§ WHAT IS NEEDED: The line containing "George R. C." marks the end: output every line of the data up to it, and that line too, exactly as written.

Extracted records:
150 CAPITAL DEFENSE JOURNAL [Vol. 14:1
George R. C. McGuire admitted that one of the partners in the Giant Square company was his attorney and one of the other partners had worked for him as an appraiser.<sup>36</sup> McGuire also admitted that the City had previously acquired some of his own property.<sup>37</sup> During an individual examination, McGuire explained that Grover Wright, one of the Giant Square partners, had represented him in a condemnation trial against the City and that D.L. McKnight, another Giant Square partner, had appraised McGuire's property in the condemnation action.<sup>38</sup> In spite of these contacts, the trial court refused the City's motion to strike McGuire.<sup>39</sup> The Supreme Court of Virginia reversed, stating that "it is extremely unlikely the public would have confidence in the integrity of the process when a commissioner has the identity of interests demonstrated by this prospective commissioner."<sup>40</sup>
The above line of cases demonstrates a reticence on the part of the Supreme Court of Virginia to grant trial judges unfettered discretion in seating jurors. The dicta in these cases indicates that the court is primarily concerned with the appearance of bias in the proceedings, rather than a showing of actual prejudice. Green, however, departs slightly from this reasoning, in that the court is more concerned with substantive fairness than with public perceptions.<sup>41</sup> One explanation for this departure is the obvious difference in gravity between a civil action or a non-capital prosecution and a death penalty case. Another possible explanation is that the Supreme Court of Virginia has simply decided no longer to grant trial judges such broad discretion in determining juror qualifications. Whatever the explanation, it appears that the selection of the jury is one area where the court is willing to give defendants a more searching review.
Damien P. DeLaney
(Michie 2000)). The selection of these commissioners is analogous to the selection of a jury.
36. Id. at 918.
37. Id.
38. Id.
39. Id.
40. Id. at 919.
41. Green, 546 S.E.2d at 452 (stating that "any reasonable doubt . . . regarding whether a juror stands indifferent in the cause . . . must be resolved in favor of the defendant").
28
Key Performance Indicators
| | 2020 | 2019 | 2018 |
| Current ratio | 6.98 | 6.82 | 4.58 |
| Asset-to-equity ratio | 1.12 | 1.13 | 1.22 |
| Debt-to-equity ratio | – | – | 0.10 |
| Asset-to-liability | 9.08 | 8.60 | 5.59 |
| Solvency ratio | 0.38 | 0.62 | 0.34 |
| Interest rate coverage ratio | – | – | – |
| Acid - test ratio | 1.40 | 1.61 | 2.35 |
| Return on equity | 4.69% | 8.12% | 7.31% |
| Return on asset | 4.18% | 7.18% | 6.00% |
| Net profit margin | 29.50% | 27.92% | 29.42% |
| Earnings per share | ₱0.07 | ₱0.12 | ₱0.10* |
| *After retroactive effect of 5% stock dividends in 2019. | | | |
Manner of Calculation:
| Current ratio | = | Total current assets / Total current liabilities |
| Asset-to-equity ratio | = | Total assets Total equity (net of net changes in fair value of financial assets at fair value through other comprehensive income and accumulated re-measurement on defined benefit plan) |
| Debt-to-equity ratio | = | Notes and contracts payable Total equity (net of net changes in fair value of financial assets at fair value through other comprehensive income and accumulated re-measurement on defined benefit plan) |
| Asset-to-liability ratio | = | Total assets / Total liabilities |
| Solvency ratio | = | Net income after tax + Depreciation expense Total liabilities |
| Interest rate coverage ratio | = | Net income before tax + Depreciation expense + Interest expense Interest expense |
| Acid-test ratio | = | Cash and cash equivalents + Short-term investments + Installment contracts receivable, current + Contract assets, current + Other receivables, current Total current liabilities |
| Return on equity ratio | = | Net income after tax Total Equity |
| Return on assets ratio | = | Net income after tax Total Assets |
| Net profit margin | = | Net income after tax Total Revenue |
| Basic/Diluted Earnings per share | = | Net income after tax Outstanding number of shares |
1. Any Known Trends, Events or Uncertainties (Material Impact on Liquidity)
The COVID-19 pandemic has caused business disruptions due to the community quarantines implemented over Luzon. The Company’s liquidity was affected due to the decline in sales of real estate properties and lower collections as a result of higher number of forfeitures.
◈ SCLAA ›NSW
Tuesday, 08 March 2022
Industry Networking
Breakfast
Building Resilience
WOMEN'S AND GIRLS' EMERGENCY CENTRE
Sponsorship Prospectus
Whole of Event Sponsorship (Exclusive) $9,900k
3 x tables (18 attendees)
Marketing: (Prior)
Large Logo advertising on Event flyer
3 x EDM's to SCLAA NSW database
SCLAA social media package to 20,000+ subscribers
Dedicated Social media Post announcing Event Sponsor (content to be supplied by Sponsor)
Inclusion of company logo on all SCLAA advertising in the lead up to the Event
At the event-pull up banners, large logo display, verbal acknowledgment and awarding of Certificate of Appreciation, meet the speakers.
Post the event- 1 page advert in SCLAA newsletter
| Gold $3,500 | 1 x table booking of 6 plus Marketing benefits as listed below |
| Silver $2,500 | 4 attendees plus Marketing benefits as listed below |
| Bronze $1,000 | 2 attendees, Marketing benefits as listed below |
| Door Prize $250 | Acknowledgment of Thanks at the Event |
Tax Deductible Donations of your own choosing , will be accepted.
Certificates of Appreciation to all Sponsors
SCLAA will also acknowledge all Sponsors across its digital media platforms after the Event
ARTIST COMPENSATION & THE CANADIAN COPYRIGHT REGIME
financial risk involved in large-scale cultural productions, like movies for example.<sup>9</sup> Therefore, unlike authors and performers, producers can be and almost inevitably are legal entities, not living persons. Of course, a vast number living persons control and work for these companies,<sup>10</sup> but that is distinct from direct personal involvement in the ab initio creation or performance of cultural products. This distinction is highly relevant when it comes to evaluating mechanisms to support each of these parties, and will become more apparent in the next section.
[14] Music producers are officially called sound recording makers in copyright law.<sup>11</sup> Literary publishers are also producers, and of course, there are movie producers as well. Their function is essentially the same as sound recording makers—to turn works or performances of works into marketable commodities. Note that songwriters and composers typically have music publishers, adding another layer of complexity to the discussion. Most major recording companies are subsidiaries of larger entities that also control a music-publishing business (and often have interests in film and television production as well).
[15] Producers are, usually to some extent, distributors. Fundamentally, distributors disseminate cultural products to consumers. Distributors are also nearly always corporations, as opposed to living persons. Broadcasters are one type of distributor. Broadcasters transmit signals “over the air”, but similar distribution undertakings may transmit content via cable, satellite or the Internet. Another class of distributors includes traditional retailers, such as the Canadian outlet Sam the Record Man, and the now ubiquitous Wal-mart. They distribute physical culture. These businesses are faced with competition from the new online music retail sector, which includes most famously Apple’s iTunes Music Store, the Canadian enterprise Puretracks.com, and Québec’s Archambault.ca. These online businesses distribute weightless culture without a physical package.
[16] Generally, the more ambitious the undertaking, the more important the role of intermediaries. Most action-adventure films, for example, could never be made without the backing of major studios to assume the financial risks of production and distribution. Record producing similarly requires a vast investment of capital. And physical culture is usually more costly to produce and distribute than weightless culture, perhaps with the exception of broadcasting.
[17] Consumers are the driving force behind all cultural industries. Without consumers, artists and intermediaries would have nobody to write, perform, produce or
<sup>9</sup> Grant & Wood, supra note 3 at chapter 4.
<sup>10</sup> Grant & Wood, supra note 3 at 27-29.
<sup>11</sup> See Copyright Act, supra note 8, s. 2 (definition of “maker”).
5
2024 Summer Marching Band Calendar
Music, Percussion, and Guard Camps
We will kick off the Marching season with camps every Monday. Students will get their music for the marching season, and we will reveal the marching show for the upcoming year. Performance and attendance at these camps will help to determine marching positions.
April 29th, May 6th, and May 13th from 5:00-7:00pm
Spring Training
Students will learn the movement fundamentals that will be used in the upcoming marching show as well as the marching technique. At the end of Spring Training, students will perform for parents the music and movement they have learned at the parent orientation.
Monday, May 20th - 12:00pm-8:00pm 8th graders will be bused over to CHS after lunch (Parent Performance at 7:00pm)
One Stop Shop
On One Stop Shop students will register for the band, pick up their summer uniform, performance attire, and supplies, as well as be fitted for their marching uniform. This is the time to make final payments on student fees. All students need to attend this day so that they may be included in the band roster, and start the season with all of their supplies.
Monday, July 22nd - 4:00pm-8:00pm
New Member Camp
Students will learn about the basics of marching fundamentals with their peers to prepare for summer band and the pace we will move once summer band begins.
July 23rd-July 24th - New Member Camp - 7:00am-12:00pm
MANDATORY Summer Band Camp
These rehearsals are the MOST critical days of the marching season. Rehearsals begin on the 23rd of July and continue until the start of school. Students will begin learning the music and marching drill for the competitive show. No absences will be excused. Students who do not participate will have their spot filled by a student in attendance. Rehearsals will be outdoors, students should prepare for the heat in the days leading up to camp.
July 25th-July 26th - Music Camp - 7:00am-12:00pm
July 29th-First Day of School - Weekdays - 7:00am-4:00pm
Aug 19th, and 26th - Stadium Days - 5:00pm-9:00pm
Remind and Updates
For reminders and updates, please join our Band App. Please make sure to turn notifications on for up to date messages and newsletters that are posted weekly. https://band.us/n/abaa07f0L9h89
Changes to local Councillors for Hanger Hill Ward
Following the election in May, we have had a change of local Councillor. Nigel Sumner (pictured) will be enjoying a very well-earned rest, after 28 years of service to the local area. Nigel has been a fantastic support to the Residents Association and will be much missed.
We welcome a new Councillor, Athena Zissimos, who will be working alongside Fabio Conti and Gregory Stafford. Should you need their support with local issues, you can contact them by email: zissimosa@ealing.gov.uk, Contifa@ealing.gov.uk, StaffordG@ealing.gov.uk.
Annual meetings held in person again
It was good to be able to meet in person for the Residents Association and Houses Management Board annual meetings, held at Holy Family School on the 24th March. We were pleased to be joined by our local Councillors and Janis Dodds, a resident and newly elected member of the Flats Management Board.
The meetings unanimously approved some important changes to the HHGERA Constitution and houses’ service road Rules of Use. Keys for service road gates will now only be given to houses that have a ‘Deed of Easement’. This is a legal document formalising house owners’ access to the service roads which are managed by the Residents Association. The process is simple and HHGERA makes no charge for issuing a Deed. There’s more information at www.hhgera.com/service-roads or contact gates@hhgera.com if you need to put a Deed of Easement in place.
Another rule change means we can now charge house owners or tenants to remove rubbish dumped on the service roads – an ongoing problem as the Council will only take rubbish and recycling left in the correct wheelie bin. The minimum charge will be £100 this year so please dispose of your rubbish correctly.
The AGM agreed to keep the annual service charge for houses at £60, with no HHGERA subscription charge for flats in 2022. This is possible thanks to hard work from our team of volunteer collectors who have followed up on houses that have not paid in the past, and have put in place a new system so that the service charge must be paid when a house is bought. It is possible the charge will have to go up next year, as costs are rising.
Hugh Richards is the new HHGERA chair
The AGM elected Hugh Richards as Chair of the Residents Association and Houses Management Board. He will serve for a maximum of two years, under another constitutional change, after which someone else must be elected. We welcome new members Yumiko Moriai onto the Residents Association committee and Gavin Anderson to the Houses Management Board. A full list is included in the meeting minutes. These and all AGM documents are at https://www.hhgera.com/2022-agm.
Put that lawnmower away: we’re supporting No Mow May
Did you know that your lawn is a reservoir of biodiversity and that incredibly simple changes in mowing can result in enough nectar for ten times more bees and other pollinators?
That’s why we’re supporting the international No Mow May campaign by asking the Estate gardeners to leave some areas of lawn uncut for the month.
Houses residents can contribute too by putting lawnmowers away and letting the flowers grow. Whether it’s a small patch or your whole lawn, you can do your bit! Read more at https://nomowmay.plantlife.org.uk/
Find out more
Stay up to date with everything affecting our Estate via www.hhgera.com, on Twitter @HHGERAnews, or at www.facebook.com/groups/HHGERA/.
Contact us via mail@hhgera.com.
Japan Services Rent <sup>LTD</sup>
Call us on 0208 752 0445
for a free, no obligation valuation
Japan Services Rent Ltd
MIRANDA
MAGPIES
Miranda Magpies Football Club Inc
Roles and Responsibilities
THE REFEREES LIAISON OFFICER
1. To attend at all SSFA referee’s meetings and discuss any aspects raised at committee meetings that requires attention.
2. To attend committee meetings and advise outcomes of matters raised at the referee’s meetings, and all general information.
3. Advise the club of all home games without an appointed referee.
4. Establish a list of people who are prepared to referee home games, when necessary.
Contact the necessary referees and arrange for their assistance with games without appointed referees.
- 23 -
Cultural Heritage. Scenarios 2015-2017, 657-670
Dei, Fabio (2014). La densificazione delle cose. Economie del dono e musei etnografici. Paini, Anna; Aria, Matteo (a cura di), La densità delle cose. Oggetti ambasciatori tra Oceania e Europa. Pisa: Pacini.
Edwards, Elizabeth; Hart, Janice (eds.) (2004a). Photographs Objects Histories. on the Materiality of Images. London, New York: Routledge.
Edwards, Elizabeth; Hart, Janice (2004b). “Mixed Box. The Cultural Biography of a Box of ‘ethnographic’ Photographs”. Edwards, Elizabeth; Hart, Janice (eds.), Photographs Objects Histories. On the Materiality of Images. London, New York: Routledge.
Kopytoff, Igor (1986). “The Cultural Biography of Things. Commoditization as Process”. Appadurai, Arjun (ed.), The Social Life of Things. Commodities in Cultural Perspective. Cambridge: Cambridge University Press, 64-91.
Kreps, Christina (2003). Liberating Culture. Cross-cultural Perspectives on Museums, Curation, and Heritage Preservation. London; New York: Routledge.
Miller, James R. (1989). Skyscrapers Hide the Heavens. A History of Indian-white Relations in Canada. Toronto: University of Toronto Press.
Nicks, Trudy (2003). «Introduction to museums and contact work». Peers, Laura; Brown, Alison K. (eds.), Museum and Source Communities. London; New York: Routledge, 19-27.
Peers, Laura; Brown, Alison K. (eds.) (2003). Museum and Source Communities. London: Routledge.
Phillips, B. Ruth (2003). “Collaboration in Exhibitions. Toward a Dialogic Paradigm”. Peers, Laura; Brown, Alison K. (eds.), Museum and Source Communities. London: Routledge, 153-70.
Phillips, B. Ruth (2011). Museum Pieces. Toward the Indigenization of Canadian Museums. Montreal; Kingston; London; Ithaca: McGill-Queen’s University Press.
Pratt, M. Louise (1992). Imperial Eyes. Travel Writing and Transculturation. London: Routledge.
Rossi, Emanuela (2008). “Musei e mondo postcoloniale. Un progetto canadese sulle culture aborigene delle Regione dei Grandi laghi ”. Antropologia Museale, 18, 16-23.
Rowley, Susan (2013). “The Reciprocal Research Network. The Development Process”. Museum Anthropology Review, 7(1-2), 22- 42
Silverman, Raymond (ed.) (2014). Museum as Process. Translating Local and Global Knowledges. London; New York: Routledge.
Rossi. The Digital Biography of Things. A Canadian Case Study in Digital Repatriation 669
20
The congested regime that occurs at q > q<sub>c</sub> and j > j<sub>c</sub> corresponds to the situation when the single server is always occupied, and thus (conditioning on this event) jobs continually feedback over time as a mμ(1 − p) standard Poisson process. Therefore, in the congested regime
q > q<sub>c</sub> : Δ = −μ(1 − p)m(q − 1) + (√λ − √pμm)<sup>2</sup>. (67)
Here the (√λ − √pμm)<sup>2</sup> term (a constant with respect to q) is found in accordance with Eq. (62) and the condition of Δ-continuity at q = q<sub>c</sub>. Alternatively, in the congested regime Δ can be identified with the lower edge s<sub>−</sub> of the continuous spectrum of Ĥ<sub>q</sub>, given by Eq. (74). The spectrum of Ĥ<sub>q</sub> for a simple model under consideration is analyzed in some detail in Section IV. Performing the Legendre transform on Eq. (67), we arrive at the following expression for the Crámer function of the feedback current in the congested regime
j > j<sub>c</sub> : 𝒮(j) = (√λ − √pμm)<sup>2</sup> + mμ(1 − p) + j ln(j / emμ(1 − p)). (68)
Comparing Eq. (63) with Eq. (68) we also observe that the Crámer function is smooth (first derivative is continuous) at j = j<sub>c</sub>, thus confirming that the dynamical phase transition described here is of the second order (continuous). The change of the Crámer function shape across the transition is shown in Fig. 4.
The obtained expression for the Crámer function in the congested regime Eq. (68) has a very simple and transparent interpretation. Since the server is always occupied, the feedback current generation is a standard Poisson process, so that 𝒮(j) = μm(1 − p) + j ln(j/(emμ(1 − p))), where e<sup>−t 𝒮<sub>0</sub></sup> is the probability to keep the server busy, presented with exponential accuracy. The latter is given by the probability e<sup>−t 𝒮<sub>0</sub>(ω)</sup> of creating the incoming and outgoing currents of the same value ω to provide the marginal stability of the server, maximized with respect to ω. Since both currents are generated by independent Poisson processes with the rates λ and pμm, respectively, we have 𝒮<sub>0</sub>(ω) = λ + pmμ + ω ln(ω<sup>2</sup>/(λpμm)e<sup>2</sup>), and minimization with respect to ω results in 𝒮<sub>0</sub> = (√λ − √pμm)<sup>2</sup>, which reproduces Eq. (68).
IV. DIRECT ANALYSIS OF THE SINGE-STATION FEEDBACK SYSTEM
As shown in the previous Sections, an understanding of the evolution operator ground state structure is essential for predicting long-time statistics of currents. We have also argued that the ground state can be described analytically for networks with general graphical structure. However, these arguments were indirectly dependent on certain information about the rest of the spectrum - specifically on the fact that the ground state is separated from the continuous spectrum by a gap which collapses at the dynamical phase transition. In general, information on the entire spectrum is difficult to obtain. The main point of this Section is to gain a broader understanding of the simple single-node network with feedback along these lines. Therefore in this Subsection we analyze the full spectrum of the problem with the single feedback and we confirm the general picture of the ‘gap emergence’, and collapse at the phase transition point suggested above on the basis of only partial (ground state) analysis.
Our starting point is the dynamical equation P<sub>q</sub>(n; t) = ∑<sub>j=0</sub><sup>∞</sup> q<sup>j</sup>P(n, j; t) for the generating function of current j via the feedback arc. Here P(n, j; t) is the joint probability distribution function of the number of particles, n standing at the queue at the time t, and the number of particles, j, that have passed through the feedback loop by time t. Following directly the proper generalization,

§ RESULT FOR THIS TASK:
150 CAPITAL DEFENSE JOURNAL [Vol. 14:1
George R. C. McGuire admitted that one of the partners in the Giant Square company was his attorney and one of the other partners had worked for him as an appraiser.<sup>36</sup> McGuire also admitted that the City had previously acquired some of his own property.<sup>37</sup> During an individual examination, McGuire explained that Grover Wright, one of the Giant Square partners, had represented him in a condemnation trial against the City and that D.L. McKnight, another Giant Square partner, had appraised McGuire's property in the condemnation action.<sup>38</sup> In spite of these contacts, the trial court refused the City's motion to strike McGuire.<sup>39</sup> The Supreme Court of Virginia reversed, stating that "it is extremely unlikely the public would have confidence in the integrity of the process when a commissioner has the identity of interests demonstrated by this prospective commissioner."<sup>40</sup>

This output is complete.